"Some customers in more remote rural areas may not be restored until later next week,'' he said.
On Thursday night and Friday morning more than 30,000 homes were cut off as storm winds brought down power lines and trees across the region.
Mr Douglas said there were now pockets of streets which were not reconnected.
"There are a heck of a lot of small areas, where a tree's taken out a suburban street or something [left],'' he said.
During the clean-up, teams had been prioritised to deal with major outages first.
"If a substation's out, you fix it [first],'' he said. "If a high-voltage line goes out and you can get thousands of people back on, you fix it.''
The capital’s transport network is on the way to return to normal for commuters tomorrow.
Bus services across the capital are expected to run as timetabled. Most bus routes are running today, but buses to Eastbourne run only as far as Hutt Park.
KiwiRail trains on the Johnsonville and Kapiti Coast lines are on normal Sunday timetables today and will run as scheduled tomorrow.
There will be delays on the Hutt Valley line, which had a section of track washed out by the storm waves on Thursday night.
Services on the Wairarapa line will also be delayed and there may be bus replacement services.
The Interislander ferry Kaitaki suffered damage to the roof of its atrium area during the storm and will be out of action for at least two days.
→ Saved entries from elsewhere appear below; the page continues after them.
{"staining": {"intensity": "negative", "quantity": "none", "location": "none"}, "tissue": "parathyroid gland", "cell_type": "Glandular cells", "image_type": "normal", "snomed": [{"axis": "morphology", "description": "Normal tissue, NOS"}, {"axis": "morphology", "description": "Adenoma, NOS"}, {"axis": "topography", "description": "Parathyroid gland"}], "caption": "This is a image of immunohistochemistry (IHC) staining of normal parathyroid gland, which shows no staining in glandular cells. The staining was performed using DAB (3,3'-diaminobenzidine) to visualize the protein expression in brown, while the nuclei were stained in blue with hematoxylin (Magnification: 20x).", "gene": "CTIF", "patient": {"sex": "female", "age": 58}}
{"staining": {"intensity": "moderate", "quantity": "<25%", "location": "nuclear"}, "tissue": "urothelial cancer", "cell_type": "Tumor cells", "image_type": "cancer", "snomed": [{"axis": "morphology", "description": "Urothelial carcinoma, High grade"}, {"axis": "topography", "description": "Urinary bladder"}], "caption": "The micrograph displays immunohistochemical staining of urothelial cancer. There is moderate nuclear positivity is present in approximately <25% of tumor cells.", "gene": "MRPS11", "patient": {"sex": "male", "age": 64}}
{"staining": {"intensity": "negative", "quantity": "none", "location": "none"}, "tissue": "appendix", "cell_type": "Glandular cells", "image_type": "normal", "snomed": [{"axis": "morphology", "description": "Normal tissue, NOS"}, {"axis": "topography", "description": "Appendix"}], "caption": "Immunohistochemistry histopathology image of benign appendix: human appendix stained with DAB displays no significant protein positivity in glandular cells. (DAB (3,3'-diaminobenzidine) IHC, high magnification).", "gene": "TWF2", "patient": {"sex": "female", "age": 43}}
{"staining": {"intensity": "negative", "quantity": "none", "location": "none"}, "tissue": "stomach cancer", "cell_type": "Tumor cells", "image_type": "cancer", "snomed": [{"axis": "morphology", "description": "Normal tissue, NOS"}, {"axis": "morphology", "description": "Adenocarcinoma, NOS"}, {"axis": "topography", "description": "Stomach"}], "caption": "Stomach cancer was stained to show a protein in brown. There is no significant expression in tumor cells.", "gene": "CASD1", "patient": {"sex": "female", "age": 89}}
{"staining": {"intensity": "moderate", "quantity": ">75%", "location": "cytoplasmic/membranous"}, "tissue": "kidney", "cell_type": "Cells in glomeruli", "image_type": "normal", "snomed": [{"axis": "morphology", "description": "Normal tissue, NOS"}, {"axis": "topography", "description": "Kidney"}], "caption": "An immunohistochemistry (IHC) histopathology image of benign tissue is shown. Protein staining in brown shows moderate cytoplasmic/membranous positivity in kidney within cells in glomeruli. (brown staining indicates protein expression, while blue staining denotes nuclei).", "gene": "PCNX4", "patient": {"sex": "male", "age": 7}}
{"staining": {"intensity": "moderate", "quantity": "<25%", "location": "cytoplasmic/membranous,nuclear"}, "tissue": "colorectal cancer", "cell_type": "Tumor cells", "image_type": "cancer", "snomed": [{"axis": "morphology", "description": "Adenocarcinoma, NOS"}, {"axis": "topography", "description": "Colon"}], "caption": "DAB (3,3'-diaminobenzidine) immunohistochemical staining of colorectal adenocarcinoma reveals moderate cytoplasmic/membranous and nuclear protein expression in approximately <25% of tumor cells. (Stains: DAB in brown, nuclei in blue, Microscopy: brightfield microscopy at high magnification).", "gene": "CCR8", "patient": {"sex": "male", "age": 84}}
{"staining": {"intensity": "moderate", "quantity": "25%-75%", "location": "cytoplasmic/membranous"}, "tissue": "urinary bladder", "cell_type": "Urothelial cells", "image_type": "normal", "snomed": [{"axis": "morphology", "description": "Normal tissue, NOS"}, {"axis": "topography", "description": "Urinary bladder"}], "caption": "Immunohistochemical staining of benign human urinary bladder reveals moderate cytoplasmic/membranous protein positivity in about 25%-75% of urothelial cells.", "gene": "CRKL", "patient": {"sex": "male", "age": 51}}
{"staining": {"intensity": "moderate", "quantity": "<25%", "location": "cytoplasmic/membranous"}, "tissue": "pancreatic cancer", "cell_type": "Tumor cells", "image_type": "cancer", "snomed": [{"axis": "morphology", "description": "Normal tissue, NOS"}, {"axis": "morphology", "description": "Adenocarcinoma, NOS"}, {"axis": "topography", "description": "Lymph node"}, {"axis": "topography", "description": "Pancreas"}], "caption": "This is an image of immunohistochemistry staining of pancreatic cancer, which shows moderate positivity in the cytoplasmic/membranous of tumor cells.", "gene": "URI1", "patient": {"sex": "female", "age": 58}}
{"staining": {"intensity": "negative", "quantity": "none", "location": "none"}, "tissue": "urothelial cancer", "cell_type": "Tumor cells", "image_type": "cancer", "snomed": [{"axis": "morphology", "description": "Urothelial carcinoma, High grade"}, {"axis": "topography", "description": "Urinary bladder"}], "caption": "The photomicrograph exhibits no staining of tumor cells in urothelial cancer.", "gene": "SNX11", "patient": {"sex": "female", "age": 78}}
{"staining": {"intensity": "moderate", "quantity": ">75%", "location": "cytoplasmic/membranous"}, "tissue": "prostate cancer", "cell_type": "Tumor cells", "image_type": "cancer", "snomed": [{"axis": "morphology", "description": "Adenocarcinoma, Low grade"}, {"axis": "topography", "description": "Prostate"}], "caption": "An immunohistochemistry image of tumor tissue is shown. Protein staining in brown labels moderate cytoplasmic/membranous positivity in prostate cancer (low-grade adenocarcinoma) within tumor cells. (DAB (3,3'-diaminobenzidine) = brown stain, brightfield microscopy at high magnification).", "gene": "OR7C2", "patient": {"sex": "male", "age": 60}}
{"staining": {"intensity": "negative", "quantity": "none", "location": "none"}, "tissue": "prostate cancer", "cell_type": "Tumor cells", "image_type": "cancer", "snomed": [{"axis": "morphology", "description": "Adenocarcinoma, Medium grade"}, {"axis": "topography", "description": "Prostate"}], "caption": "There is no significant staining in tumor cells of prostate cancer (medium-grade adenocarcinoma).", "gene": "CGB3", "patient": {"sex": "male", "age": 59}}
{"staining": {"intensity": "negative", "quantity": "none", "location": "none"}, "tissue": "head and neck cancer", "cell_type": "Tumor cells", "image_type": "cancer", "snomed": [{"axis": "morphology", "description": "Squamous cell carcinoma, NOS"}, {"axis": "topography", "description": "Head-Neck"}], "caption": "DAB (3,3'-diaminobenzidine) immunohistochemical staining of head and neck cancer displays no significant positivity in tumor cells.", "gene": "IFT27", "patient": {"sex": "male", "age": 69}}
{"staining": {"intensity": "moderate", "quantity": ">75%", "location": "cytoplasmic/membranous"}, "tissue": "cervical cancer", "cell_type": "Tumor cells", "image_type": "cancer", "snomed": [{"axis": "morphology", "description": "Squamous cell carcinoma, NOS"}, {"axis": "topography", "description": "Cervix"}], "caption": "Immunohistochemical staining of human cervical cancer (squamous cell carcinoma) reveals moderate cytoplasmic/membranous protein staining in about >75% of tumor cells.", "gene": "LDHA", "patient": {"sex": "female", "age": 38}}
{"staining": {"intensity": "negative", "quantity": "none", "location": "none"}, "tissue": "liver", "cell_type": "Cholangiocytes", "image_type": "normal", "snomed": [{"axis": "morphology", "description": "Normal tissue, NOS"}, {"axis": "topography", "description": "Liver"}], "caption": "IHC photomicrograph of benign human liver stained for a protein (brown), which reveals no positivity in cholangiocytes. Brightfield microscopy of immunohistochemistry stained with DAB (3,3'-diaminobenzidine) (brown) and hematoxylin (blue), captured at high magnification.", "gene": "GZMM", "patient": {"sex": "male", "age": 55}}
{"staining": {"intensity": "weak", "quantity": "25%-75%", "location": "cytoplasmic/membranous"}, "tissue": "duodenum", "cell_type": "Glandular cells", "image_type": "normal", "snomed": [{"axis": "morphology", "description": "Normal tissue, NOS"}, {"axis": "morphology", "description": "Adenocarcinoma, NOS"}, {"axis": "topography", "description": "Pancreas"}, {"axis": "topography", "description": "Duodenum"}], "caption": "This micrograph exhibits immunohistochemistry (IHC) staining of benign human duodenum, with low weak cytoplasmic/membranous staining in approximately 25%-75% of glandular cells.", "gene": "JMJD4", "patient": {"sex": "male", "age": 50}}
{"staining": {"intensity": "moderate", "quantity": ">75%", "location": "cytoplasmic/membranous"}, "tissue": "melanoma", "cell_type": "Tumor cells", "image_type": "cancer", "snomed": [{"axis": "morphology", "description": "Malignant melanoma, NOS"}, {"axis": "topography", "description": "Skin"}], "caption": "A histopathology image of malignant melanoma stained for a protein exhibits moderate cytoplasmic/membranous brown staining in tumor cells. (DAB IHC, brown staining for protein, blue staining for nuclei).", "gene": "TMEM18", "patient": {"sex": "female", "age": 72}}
Spokeswoman Sophie Lee said the roof would be assessed this afternoon.
‘‘We need to put scaffholding up on it to have a look at what needs to be done,’’ she said. ‘‘The Kaitaki will be out for today and tomorrow, when we’ll reassess it.’’
The ferry broke free of its moorings on Thursday night and had to anchor in the harbour to ride out the storm, assisted by tugboats.
The other Interislander ferries, Aratere and Arahura, will make three round trips today and tomorrow.
More comprehensive details on transport for Monday will be released later this afternoon.
The Dominion Post ferry between Queen's Wharf and Days Bay is sailing again for the first time since Thursday night. Passengers have to take care at Days Bay as there is storm damage at the start of the wharf.
Next week should be much calmer, bringing welcome respite for battered communities across the Wellington region.
A weatherwatch.co.nz forecast predicted a dry and sunny week for the capital, as a south-westerly flow runs over the country.
It could bring some showers to Wellington on Friday, head weather analyst Philip Duncan said, but otherwise conditions will be much improved compared to the end of last week.
A low sitting in the Tasman Sea could track onto the northern North Island towards the end of the week but its path was unclear as yet, he said. It appeared to be too far north to cause problems in New Zealand.
The rest of the country can expect showers and messy, unsettled weather throughout the week, with most rain hitting the south and west.
However, compared to the ferocity of the Thursday and Friday storm, the overall picture is much calmer, he said.